His power is evident in the run game as well. On the above outside zone play, Pierce knocks Mason into the backfield, which prevents Burkhead from cutting through the A gap, and forces him to stretch the play outside where the safety (playing LB) can make the tackle in the backfield. Pierce also drew a holding call on this play.

Pierce consistently shows play recognition skills. Here, he keeps his eyes in the backfield, and has the quickness and technique to use a swim move to position himself in front of White. He doesn’t make the tackle, but he kills the play.

Pierce has great natural leverage (in other words, he’s short).

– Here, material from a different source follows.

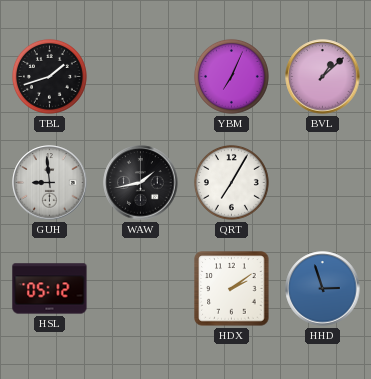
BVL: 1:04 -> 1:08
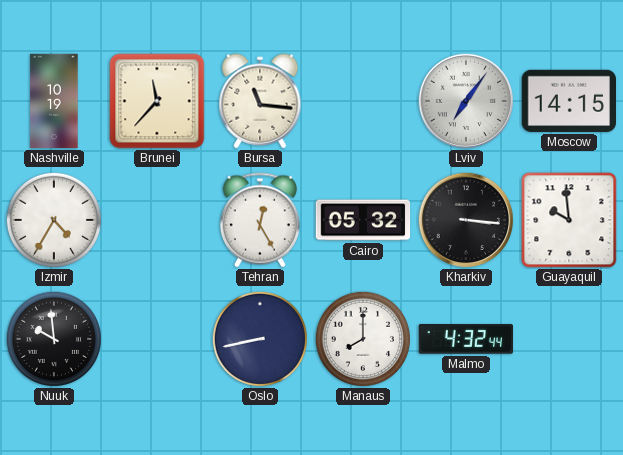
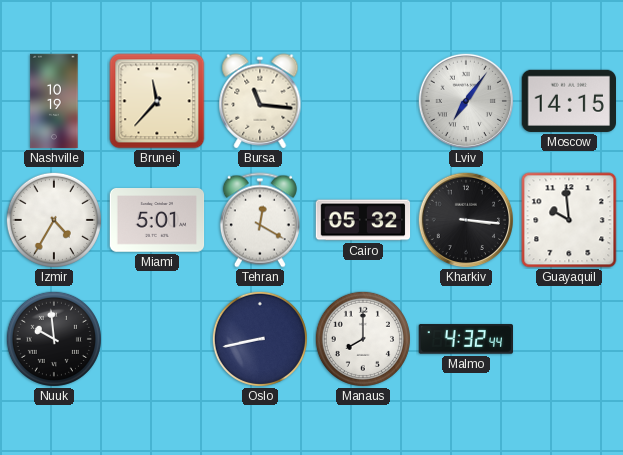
Miami: none -> 5:01
Tehran: 12:25 -> 12:20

At just 6′, he has an advantage staying low against taller offensive linemen. In the above, you can see him use that leverage to knock the double team into the backfield. The play picks up a first down, but if that’s Eric Kendricks triggering on the run, it may have been a TFL.

Michael Pierce is a more than adequate replacement for Linval Joseph. In fact, he may be a bit of an upgrade, as Joseph’s level of play was declining. He’s four years younger, and about $4 million cheaper per year. Pierce will be the anchor that the Vikings will set their DL around for the next few years.